### WHAT THE EXERCISE ASKS:
If a line of the records contains the string "Automation", copy it out.
● ● ●
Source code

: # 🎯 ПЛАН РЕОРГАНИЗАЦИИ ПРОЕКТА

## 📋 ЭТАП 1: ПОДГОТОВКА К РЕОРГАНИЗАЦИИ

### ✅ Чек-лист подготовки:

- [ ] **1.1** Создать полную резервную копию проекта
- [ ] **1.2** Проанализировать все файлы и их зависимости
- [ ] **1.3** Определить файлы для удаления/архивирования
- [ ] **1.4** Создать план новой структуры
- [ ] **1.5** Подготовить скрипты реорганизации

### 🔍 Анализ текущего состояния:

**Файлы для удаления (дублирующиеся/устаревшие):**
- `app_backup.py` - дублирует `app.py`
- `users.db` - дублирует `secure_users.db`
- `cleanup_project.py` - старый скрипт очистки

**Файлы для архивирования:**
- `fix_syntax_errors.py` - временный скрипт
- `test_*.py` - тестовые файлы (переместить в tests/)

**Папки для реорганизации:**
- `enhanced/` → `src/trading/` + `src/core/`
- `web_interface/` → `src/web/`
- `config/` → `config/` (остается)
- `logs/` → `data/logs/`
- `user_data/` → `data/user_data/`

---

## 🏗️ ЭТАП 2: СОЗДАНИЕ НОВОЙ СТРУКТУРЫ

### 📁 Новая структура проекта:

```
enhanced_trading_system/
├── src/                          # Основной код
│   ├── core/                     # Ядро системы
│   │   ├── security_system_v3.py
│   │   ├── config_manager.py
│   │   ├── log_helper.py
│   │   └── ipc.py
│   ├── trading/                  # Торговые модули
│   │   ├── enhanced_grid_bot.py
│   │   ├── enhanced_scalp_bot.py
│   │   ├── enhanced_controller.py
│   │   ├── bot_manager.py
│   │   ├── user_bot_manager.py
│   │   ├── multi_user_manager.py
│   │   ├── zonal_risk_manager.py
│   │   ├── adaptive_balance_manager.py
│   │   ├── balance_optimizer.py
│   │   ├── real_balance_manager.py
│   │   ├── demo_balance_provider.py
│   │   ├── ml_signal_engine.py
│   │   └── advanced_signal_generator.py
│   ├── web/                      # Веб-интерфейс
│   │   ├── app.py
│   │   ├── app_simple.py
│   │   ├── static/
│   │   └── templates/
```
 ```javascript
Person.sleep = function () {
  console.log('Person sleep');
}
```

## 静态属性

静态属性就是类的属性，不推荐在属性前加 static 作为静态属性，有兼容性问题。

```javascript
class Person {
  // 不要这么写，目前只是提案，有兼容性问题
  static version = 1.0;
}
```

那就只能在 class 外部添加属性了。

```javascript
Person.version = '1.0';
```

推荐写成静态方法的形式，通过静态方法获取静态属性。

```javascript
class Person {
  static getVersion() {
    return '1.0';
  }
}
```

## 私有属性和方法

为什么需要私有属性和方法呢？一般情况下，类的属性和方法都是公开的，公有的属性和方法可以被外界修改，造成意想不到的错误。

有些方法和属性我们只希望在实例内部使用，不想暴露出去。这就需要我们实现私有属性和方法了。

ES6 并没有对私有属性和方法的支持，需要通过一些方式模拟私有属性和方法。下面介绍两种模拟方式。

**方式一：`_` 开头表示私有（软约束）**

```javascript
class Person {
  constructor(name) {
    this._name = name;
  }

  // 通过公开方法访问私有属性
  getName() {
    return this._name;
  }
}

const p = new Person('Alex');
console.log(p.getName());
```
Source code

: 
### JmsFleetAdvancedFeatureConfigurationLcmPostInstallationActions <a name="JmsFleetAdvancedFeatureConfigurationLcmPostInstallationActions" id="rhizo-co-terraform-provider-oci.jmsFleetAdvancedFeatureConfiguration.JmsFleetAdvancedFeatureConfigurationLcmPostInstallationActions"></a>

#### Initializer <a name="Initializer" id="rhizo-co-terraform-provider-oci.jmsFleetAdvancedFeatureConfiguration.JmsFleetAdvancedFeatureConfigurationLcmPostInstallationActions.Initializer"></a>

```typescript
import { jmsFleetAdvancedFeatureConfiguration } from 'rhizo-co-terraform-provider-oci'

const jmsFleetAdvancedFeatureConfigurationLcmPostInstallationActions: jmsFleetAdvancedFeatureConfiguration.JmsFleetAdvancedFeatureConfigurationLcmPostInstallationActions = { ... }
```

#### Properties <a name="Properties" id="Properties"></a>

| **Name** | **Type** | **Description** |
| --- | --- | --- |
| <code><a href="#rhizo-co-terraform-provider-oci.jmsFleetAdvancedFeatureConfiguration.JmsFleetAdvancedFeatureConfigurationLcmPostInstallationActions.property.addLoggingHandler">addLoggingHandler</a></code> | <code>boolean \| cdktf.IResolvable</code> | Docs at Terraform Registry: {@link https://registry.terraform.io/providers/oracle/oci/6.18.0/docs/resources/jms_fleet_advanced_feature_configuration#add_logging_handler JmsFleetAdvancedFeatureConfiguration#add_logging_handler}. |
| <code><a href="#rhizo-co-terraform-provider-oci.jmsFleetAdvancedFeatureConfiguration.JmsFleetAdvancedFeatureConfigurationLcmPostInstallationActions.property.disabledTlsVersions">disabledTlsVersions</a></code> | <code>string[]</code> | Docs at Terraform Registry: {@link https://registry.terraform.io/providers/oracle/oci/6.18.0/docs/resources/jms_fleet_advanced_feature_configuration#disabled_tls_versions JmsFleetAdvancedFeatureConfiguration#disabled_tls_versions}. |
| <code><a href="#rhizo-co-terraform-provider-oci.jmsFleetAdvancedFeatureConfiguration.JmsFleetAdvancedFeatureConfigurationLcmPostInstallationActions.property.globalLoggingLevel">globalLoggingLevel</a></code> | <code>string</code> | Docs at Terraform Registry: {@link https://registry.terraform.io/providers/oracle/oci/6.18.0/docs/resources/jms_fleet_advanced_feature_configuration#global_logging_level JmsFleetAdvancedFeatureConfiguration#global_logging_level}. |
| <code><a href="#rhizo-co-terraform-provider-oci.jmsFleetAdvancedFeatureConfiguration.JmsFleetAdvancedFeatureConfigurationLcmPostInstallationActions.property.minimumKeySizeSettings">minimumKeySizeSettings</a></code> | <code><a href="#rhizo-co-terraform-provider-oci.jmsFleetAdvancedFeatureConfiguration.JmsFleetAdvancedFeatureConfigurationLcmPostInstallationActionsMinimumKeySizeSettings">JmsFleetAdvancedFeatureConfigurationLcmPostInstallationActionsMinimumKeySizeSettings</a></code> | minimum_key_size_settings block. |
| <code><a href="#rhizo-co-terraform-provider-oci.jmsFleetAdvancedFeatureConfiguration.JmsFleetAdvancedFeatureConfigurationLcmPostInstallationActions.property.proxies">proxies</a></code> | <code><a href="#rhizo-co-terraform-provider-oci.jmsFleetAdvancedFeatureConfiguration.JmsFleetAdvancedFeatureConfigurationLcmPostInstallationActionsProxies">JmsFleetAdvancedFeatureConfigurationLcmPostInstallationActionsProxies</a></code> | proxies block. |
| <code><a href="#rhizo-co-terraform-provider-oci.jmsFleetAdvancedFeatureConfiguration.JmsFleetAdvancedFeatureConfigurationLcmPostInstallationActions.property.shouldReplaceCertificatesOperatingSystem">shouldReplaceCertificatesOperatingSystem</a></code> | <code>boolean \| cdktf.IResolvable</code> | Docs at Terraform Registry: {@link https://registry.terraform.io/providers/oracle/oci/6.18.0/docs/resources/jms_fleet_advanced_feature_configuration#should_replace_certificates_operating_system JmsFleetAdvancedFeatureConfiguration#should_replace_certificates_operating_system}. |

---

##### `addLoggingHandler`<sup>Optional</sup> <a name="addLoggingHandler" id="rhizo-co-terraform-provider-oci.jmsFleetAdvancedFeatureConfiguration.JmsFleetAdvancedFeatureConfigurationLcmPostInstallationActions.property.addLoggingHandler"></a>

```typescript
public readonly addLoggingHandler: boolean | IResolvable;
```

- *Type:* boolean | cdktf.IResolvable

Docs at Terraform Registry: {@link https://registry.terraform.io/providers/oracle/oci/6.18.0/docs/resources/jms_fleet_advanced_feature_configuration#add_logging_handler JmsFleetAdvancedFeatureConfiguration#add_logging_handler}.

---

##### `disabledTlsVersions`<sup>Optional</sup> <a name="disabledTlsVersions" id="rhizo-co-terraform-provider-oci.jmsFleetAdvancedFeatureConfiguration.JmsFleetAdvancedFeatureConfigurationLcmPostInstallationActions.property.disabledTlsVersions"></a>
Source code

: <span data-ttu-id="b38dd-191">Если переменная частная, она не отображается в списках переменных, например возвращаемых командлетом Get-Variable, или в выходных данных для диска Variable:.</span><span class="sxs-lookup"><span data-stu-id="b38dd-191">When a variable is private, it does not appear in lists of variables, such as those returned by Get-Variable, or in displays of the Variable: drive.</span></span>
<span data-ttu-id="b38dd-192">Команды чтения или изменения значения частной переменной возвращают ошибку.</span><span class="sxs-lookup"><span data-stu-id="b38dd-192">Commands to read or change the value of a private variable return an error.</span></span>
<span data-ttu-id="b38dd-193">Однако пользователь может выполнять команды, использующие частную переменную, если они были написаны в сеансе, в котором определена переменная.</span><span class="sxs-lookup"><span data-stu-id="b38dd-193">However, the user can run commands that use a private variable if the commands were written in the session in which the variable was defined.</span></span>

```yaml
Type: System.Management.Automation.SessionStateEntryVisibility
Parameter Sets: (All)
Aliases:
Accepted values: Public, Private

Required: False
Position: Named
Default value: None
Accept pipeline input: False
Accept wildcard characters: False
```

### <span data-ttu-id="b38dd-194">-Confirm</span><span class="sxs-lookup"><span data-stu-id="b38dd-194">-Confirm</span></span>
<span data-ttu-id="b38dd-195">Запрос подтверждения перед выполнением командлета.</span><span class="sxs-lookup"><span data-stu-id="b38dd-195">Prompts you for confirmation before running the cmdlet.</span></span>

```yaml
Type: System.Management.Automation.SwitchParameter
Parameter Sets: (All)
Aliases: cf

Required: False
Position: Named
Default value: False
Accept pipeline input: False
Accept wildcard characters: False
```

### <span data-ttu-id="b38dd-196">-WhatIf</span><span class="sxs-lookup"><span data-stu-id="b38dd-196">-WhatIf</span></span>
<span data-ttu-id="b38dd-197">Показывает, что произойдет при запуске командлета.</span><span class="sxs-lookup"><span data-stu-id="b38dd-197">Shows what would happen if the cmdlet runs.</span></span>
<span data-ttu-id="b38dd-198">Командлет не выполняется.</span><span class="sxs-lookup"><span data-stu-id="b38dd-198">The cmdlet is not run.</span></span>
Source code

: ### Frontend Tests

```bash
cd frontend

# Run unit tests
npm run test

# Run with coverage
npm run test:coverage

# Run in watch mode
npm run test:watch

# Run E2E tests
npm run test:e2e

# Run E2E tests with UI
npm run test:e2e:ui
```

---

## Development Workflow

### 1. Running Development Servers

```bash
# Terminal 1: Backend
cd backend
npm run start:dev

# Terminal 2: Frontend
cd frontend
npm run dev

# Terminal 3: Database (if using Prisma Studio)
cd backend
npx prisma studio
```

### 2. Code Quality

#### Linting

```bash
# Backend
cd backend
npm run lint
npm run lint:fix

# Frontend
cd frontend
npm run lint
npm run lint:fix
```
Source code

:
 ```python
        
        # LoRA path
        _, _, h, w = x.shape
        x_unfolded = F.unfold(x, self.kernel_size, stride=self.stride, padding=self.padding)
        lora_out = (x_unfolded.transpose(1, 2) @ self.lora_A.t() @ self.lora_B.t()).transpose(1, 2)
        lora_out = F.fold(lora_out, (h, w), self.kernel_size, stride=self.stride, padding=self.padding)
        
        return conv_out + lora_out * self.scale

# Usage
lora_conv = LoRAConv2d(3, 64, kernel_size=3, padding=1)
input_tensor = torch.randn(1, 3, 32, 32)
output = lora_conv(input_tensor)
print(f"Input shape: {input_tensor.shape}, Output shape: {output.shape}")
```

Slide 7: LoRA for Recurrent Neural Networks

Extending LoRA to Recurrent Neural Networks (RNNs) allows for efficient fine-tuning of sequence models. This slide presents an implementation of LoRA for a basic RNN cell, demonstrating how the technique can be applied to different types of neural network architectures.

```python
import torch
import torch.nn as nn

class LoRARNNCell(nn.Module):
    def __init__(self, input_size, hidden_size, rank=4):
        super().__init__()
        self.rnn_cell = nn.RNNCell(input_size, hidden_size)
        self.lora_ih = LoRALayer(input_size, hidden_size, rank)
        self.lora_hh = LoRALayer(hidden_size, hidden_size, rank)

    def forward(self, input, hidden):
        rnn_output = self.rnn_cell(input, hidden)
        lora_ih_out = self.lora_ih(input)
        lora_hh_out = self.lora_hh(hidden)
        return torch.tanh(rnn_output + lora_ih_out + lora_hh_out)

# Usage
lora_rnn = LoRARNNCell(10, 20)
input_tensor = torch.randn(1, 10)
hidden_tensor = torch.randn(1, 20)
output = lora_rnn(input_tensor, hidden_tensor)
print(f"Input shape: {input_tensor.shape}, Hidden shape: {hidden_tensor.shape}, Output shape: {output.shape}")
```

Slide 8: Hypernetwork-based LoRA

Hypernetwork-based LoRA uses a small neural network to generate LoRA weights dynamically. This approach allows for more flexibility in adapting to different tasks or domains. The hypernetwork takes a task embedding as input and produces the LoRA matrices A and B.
● ● ●
### RESPONSE BELOW:
Type: System.Management.Automation.SessionStateEntryVisibility
Type: System.Management.Automation.SwitchParameter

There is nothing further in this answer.